◆ DATA SUPPLIED:

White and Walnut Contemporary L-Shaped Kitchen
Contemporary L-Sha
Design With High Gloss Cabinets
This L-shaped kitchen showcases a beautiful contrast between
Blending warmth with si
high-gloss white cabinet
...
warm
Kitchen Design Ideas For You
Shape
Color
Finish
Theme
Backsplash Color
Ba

◆ EXERCISE:
Only these are to be transcribed: the line with "Blending warmth with si" and every line after it through the last line of the entries, each exactly.

◆ ANSWER BELOW:
Blending warmth with si
high-gloss white cabinet
...
warm
Kitchen Design Ideas For You
Shape
Color
Finish
Theme
Backsplash Color
Ba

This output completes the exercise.